Bank Of Queensland’s Shares Tumbled On ASX After The Release Of Deal Termination With Saint Andrews

  • Dec 10, 2018 AEDT
  • Team Kalkine
Bank Of Queensland’s Shares Tumbled On ASX After The Release Of Deal Termination With Saint Andrews

Bank of Queensland Limited (ASX: BOQ) is a full-service financial institution. The Bank operates retail branches, business banking centers, and equipment finance centers throughout Australia and New Zealand. Bank of Queensland also operates an automated teller machine (ATM) network throughout Australia.

The company has through a release said that the long-proposed pact to sell the St.  Andrews Insurance to the Freedom Insurance Group (Freedom) has been put to an end. The decision reached to a conclusion as both the parties mutually agreed, and it became very evident that the conditions precedent to the transaction won’t be satisfied within the predefined period as was mentioned into the sale agreement. Following this announcement, the share price of the company tumbled 3.439 on December 10, 2018.

However, even after this sale not materializing the company will keep on exploring the various strategic options that are necessary for relation to the St Andrews Insurance. Even though the transaction couldn’t materialize, the Insurance vertical continues to remain a strong and well-capitalized business. Meanwhile, the company will keep on delivering the various services to its customer and the corporate partners.

Also, as on 5th December 2018, the company’s MD and CEO Mr. Jon Sutton had resigned after serving the company for six long years due to the major health issues he faced, on account of which he had to undergo a major heart surgery earlier this year. This position will be meanwhile filled by the current Chief Operating Officer (COO) of the company Mr. Anthony Rose, who will be the Interim CEO. In the meanwhile, the company will carry on its search for the position a new CEO so that the smooth transition can take place at the company.

- DATA RECORDS -
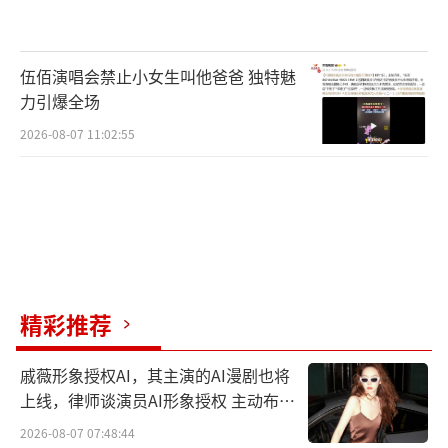
伍佰演唱会禁止小女生叫他爸爸 独特魅
力引爆全场
2026-08-07 11:02:55
精彩推荐
戚薇形象授权AI，其主演的AI漫剧也将
上线，律师谈演员AI形象授权 主动布局
数字资产
2026-08-07 07:48:44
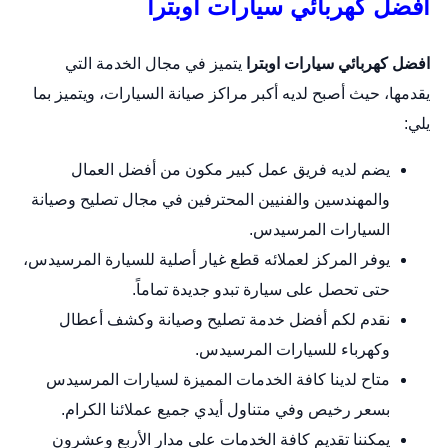
افضل كهربائي سيارات اوبترا
افضل كهربائي سيارات اوبترا
يتميز في مجال الخدمة التي
يقدمها، حيث أصبح لديه أكبر مراكز صيانة السيارات، ويتميز بما
يلي:
يضم لديه فريق عمل كبير مكون من أفضل العمال
والمهندسين والفنيين المحترفين في مجال تصليح وصيانة
السيارات المرسيدس.
يوفر المركز لعملائه قطع غيار أصلية للسيارة المرسيدس،
حتى تحصل على سيارة تبدو جديدة تماماً.
نقدم لكم أفضل خدمة تصليح وصيانة وكشف أعطال
وكهرباء للسيارات المرسيدس.
متاح لدينا كافة الخدمات المميزة لسيارات المرسيدس
بسعر رخيص وفي متناول أيدي جميع عملائنا الكرام.
يمكننا تقديم كافة الخدمات على مدار الأربع وعشرون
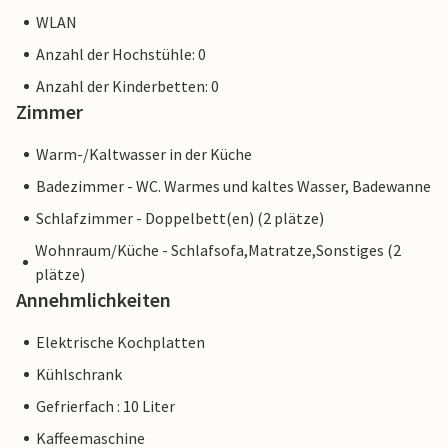
WLAN
Anzahl der Hochstühle: 0
Anzahl der Kinderbetten: 0
Zimmer
Warm-/Kaltwasser in der Küche
Badezimmer - WC. Warmes und kaltes Wasser, Badewanne
Schlafzimmer - Doppelbett(en) (2 plätze)
Wohnraum/Küche - Schlafsofa,Matratze,Sonstiges (2
plätze)
Annehmlichkeiten
Elektrische Kochplatten
Kühlschrank
Gefrierfach : 10 Liter
Kaffeemaschine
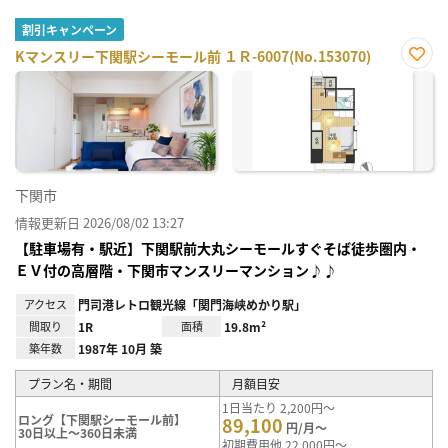
割引キャンペーン
Kマンスリー下関駅シーモール前 １Ｒ-6007(No.153070)
お気
に入
り登
録
下関市
情報更新日 2026/08/02 13:27
【駐車場有・駅近】下関駅前大丸シーモールすぐそば徒歩圏内・
ＥＶ付の高層階・下関市マンスリーマンション♪♪
アクセス
門司港レトロ観光線「関門海峡めかり駅」
間取り
1R
面積
19.8m²
築年数
1987年 10月 築
プラン名・期間
月額目安
1日当たり 2,200円～
ロング【下関駅シーモール前】
89,100
円/月～
30日以上～360日未満
初期費用他 22,000円～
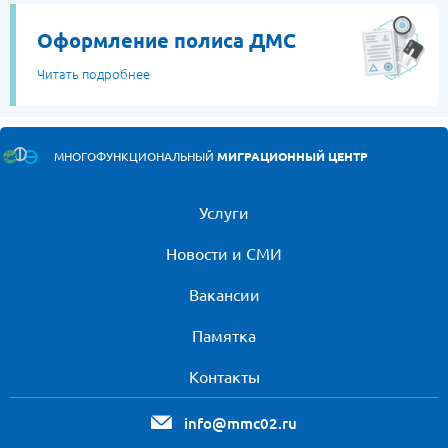
Оформление полиса ДМС
Читать подробнее
МНОГОФУНКЦИОНАЛЬНЫЙ
МИГРАЦИОННЫЙ ЦЕНТР
Услуги
Новости и СМИ
Вакансии
Памятка
Контакты
info@mmc02.ru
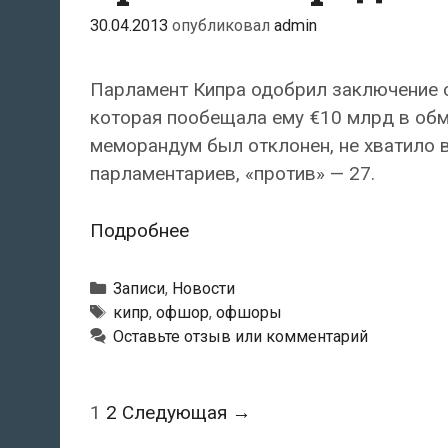
30.04.2013
опубликовал
admin
Парламент Кипра одобрил заключение 
которая пообещала ему €10 млрд в обм
меморандум был отклонен, не хватило 
парламентариев, «против» — 27.
Парламент
Подробнее
Кипра
одобрил
Рубрики
Записи
,
Новости
соглашение
Метки
кипр
,
офшор
,
офшоры
Оставьте отзыв или комментарий
с
тройкой
кредиторов
Навигация
1
2
Следующая →
по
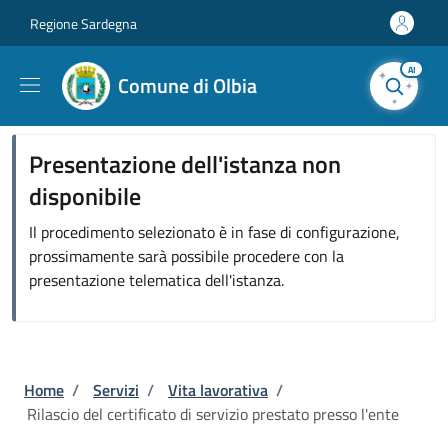
Salta al contenuto principale
Skip to footer content
Regione Sardegna
AI
Comune di Olbia
Presentazione dell'istanza non
disponibile
Il procedimento selezionato è in fase di configurazione,
prossimamente sarà possibile procedere con la
presentazione telematica dell'istanza.
Briciole di pane
Home
/
Servizi
/
Vita lavorativa
/
Rilascio del certificato di servizio prestato presso l'ente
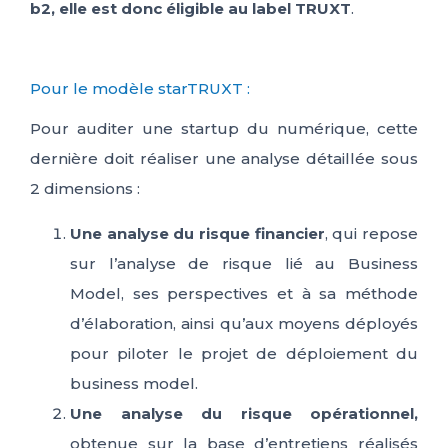
b2, elle est donc éligible au label TRUXT
.
Pour le modèle starTRUXT :
Pour auditer une startup du numérique, cette
dernière doit réaliser une analyse détaillée sous
2 dimensions :
Une analyse du risque financier
, qui repose
sur l’analyse de risque lié au Business
Model, ses perspectives et à sa méthode
d’élaboration, ainsi qu’aux moyens déployés
pour piloter le projet de déploiement du
business model.
Une analyse du risque opérationnel,
obtenue sur la base d’entretiens réalisés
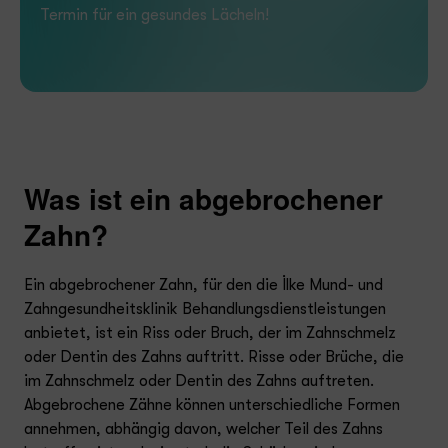
Termin für ein gesundes Lächeln!
Was ist ein abgebrochener
Zahn?
Ein abgebrochener Zahn, für den die İlke Mund- und
Zahngesundheitsklinik Behandlungsdienstleistungen
anbietet, ist ein Riss oder Bruch, der im Zahnschmelz
oder Dentin des Zahns auftritt. Risse oder Brüche, die
im Zahnschmelz oder Dentin des Zahns auftreten.
Abgebrochene Zähne können unterschiedliche Formen
annehmen, abhängig davon, welcher Teil des Zahns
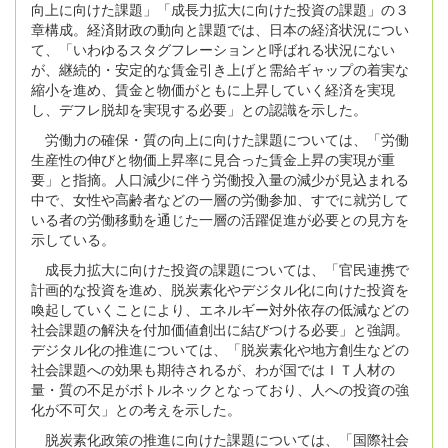
向上に向けた課題」「成長力拡大に向けた投資の課題」の３
章構成。経済財政の動向と課題では、日本の経済状況につい
て、「いわゆるスタグフレーションと呼ばれる状況にない
が、継続的・安定的な賃金引き上げと需給ギャップの着実な
縮小を進め、賃金と物価がともに上昇していく経済を実現
し、デフレ脱却を実現する必要」との認識を示した。
労働力の確保・質の向上に向けた課題については、「労働
生産性の伸びと物価上昇率に見合った賃金上昇の実現が重
要」と指摘。人口減少に伴う労働投入量の減少が見込まれる
中で、女性や高齢者などの一層の労働参加、すでに就労して
いる者の労働移動を通じた一層の活躍促進が必要との見方を
示している。
成長力拡大に向けた投資の課題については、「官民連携で
計画的な投資を進め、脱炭素化やデジタル化に向けた投資を
喚起していくことにより、エネルギー対外依存の低減などの
社会課題の解決を付加価値創出に結びつける必要」と強調。
デジタル化の推進については、「脱炭素化や地方創生などの
社会課題への効果も期待されるが、わが国ではＩＴ人材の
量・質の不足がボトルネックとなっており、人への投資の強
化が不可欠」との考えを示した。
脱炭素化政策の推進に向けた課題については、「国際社会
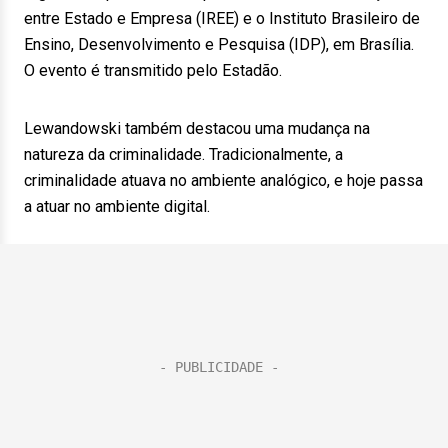
entre Estado e Empresa (IREE) e o Instituto Brasileiro de
Ensino, Desenvolvimento e Pesquisa (IDP), em Brasília.
O evento é transmitido pelo Estadão.
Lewandowski também destacou uma mudança na
natureza da criminalidade. Tradicionalmente, a
criminalidade atuava no ambiente analógico, e hoje passa
a atuar no ambiente digital.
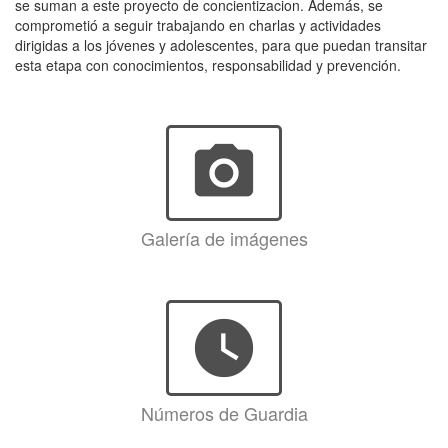
se suman a este proyecto de concientizacion. Además, se
comprometió a seguir trabajando en charlas y actividades
dirigidas a los jóvenes y adolescentes, para que puedan transitar
esta etapa con conocimientos, responsabilidad y prevención.
photo_camera
Galería de imágenes
watch_later
Números de Guardia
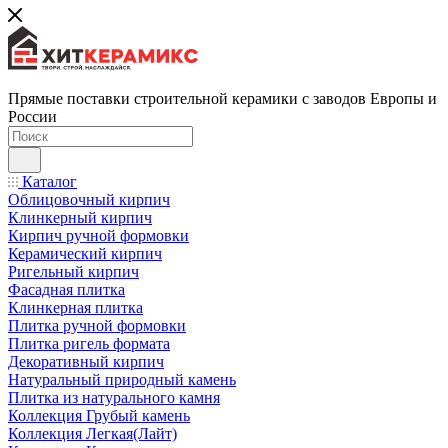
Прямые поставки строительной керамики с заводов Европы и
России
Каталог
Облицовочный кирпич
Клинкерный кирпич
Кирпич ручной формовки
Керамический кирпич
Ригельный кирпич
Фасадная плитка
Клинкерная плитка
Плитка ручной формовки
Плитка ригель формата
Декоративный кирпич
Натуральный природный камень
Плитка из натурального камня
Коллекция Грубый камень
Коллекция Легкая(Лайт)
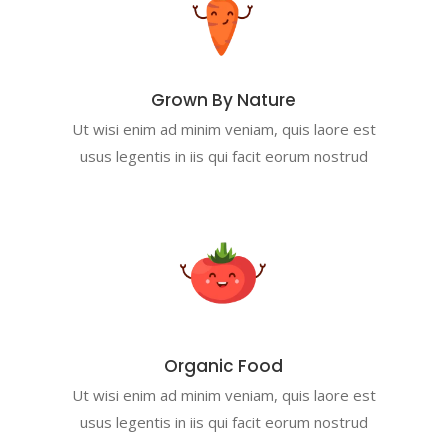
Grown By Nature
Ut wisi enim ad minim veniam, quis laore est
usus legentis in iis qui facit eorum nostrud
Organic Food
Ut wisi enim ad minim veniam, quis laore est
usus legentis in iis qui facit eorum nostrud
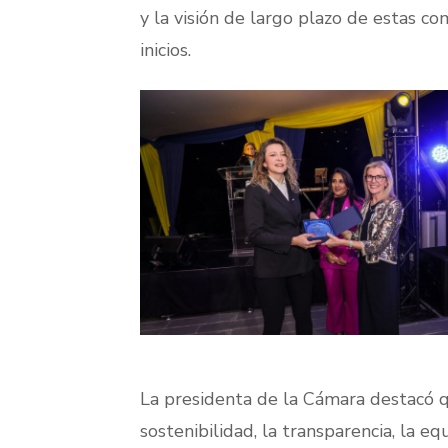
y la visión de largo plazo de estas 
inicios.
La presidenta de la Cámara destacó q
sostenibilidad, la transparencia, la e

- PROBLEM SET -
1. According to the article on Bank of Queensland, who will fill the CEO position on an interim basis?
2. Extend the article on Bank of Queensland from its final sentence onward.
The data is separate material with no connection to the article on Bank of Queensland.

- SET OF ANSWERS -
1. Mr. Anthony Rose, the company's current Chief Operating Officer, will serve as Interim CEO.

2.
For the FY 2018, the company has resulted in good results in spite of a challenging and tough environment. The company’s asset base has increased on the back of robust growth in their lending profile. It saw a lending growth of $1.50 Bn on a YoY basis.  The company is adequately capitalized which provides it the opportunity to invest in profitable businesses and thus enhance the shareholder's wealth. The company’s NIM increased to 1.98 percent. Also, the cost to income ratio came in at 47.50 percent. The bank’s asset quality has improved over the year, and the loan impairment expenses have reduced by $7 million to reach at the comfortable levels of $41 Mn, which resulted into just nine basis points of the total loan book.

There has been a strategy shift in the business of the bank with a better product mix and better-diversified business channels. This improved strategy has delivered substantial benefits for the company. This diversification has made it resilient enough to face the increasingly challenging business environment & strongly position itself in the market.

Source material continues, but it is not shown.